Input: Begin

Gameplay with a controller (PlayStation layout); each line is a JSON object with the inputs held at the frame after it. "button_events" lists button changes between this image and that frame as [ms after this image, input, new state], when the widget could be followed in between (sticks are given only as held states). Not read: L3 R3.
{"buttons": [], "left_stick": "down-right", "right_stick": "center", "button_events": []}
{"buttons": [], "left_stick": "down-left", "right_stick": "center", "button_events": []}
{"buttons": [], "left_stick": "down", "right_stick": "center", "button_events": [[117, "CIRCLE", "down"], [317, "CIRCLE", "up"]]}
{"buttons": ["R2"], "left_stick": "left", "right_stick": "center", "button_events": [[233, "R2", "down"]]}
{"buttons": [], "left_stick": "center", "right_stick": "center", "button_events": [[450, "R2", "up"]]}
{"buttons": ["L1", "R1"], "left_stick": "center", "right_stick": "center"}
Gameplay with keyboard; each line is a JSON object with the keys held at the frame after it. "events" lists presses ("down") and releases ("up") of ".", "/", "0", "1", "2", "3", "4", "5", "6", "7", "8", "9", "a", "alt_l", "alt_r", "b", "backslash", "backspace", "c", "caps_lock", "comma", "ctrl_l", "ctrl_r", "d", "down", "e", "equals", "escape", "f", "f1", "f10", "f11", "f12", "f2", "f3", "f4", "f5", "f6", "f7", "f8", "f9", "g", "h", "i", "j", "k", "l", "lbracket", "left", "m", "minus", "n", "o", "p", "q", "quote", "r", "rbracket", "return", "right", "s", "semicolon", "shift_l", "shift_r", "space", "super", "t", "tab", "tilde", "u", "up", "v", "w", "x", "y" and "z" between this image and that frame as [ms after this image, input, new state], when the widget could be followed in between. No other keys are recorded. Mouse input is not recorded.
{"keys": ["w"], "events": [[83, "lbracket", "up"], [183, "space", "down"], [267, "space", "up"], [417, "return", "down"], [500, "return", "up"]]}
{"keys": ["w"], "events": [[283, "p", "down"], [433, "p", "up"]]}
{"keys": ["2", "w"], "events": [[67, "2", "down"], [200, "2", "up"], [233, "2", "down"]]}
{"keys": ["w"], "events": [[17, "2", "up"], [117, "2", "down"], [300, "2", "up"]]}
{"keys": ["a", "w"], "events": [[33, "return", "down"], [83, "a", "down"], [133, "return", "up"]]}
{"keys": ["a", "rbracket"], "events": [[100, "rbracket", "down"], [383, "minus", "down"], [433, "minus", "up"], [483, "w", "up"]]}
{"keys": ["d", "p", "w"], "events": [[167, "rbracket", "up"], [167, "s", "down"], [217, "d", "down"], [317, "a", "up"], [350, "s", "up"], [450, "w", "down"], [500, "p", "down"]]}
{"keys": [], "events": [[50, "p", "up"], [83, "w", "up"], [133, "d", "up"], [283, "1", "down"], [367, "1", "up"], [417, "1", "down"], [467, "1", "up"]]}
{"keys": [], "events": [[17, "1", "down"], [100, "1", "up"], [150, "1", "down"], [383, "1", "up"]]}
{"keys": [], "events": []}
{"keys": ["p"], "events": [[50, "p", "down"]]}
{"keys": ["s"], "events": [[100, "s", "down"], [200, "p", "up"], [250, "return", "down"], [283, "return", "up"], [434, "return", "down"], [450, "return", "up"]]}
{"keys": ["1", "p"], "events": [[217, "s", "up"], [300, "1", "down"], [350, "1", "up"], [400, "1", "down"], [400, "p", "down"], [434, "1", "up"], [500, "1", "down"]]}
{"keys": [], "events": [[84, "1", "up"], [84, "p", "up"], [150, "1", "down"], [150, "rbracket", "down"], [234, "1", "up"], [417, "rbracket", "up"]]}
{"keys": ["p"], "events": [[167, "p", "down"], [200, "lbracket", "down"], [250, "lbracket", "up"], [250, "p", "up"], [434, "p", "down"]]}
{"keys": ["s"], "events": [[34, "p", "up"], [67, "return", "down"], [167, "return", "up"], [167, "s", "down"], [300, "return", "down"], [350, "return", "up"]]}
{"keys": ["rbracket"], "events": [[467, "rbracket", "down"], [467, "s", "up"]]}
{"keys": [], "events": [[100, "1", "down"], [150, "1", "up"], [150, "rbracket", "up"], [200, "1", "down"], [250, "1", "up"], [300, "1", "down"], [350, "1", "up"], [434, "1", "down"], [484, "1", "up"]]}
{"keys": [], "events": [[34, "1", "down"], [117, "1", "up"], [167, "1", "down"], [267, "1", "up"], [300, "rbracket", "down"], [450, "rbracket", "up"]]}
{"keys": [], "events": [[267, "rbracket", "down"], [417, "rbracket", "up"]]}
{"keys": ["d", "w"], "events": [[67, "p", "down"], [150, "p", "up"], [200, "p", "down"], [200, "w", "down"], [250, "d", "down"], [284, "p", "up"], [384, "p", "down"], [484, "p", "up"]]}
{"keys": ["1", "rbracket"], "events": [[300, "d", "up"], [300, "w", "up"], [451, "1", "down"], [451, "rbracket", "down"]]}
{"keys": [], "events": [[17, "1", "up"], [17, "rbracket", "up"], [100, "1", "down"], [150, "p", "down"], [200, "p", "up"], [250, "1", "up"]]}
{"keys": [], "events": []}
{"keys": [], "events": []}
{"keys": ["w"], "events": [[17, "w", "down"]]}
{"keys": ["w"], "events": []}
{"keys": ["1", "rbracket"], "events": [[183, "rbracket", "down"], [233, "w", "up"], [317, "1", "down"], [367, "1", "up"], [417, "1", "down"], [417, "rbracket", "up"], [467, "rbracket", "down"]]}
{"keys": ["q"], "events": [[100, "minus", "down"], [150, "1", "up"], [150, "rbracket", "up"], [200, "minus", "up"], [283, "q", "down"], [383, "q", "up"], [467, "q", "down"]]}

Input: End

Prompt: All of the records must be retyped exactly as they are.

Problem solution:
Gameplay with a controller (PlayStation layout); each line is a JSON object with the inputs held at the frame after it. "button_events" lists button changes between this image and that frame as [ms after this image, input, new state], when the widget could be followed in between (sticks are given only as held states). Not read: L3 R3.
{"buttons": [], "left_stick": "down-right", "right_stick": "center", "button_events": []}
{"buttons": [], "left_stick": "down-left", "right_stick": "center", "button_events": []}
{"buttons": [], "left_stick": "down", "right_stick": "center", "button_events": [[117, "CIRCLE", "down"], [317, "CIRCLE", "up"]]}
{"buttons": ["R2"], "left_stick": "left", "right_stick": "center", "button_events": [[233, "R2", "down"]]}
{"buttons": [], "left_stick": "center", "right_stick": "center", "button_events": [[450, "R2", "up"]]}
{"buttons": ["L1", "R1"], "left_stick": "center", "right_stick": "center"}
Gameplay with keyboard; each line is a JSON object with the keys held at the frame after it. "events" lists presses ("down") and releases ("up") of ".", "/", "0", "1", "2", "3", "4", "5", "6", "7", "8", "9", "a", "alt_l", "alt_r", "b", "backslash", "backspace", "c", "caps_lock", "comma", "ctrl_l", "ctrl_r", "d", "down", "e", "equals", "escape", "f", "f1", "f10", "f11", "f12", "f2", "f3", "f4", "f5", "f6", "f7", "f8", "f9", "g", "h", "i", "j", "k", "l", "lbracket", "left", "m", "minus", "n", "o", "p", "q", "quote", "r", "rbracket", "return", "right", "s", "semicolon", "shift_l", "shift_r", "space", "super", "t", "tab", "tilde", "u", "up", "v", "w", "x", "y" and "z" between this image and that frame as [ms after this image, input, new state], when the widget could be followed in between. No other keys are recorded. Mouse input is not recorded.
{"keys": ["w"], "events": [[83, "lbracket", "up"], [183, "space", "down"], [267, "space", "up"], [417, "return", "down"], [500, "return", "up"]]}
{"keys": ["w"], "events": [[283, "p", "down"], [433, "p", "up"]]}
{"keys": ["2", "w"], "events": [[67, "2", "down"], [200, "2", "up"], [233, "2", "down"]]}
{"keys": ["w"], "events": [[17, "2", "up"], [117, "2", "down"], [300, "2", "up"]]}
{"keys": ["a", "w"], "events": [[33, "return", "down"], [83, "a", "down"], [133, "return", "up"]]}
{"keys": ["a", "rbracket"], "events": [[100, "rbracket", "down"], [383, "minus", "down"], [433, "minus", "up"], [483, "w", "up"]]}
{"keys": ["d", "p", "w"], "events": [[167, "rbracket", "up"], [167, "s", "down"], [217, "d", "down"], [317, "a", "up"], [350, "s", "up"], [450, "w", "down"], [500, "p", "down"]]}
{"keys": [], "events": [[50, "p", "up"], [83, "w", "up"], [133, "d", "up"], [283, "1", "down"], [367, "1", "up"], [417, "1", "down"], [467, "1", "up"]]}
{"keys": [], "events": [[17, "1", "down"], [100, "1", "up"], [150, "1", "down"], [383, "1", "up"]]}
{"keys": [], "events": []}
{"keys": ["p"], "events": [[50, "p", "down"]]}
{"keys": ["s"], "events": [[100, "s", "down"], [200, "p", "up"], [250, "return", "down"], [283, "return", "up"], [434, "return", "down"], [450, "return", "up"]]}
{"keys": ["1", "p"], "events": [[217, "s", "up"], [300, "1", "down"], [350, "1", "up"], [400, "1", "down"], [400, "p", "down"], [434, "1", "up"], [500, "1", "down"]]}
{"keys": [], "events": [[84, "1", "up"], [84, "p", "up"], [150, "1", "down"], [150, "rbracket", "down"], [234, "1", "up"], [417, "rbracket", "up"]]}
{"keys": ["p"], "events": [[167, "p", "down"], [200, "lbracket", "down"], [250, "lbracket", "up"], [250, "p", "up"], [434, "p", "down"]]}
{"keys": ["s"], "events": [[34, "p", "up"], [67, "return", "down"], [167, "return", "up"], [167, "s", "down"], [300, "return", "down"], [350, "return", "up"]]}
{"keys": ["rbracket"], "events": [[467, "rbracket", "down"], [467, "s", "up"]]}
{"keys": [], "events": [[100, "1", "down"], [150, "1", "up"], [150, "rbracket", "up"], [200, "1", "down"], [250, "1", "up"], [300, "1", "down"], [350, "1", "up"], [434, "1", "down"], [484, "1", "up"]]}
{"keys": [], "events": [[34, "1", "down"], [117, "1", "up"], [167, "1", "down"], [267, "1", "up"], [300, "rbracket", "down"], [450, "rbracket", "up"]]}
{"keys": [], "events": [[267, "rbracket", "down"], [417, "rbracket", "up"]]}
{"keys": ["d", "w"], "events": [[67, "p", "down"], [150, "p", "up"], [200, "p", "down"], [200, "w", "down"], [250, "d", "down"], [284, "p", "up"], [384, "p", "down"], [484, "p", "up"]]}
{"keys": ["1", "rbracket"], "events": [[300, "d", "up"], [300, "w", "up"], [451, "1", "down"], [451, "rbracket", "down"]]}
{"keys": [], "events": [[17, "1", "up"], [17, "rbracket", "up"], [100, "1", "down"], [150, "p", "down"], [200, "p", "up"], [250, "1", "up"]]}
{"keys": [], "events": []}
{"keys": [], "events": []}
{"keys": ["w"], "events": [[17, "w", "down"]]}
{"keys": ["w"], "events": []}
{"keys": ["1", "rbracket"], "events": [[183, "rbracket", "down"], [233, "w", "up"], [317, "1", "down"], [367, "1", "up"], [417, "1", "down"], [417, "rbracket", "up"], [467, "rbracket", "down"]]}
{"keys": ["q"], "events": [[100, "minus", "down"], [150, "1", "up"], [150, "rbracket", "up"], [200, "minus", "up"], [283, "q", "down"], [383, "q", "up"], [467, "q", "down"]]}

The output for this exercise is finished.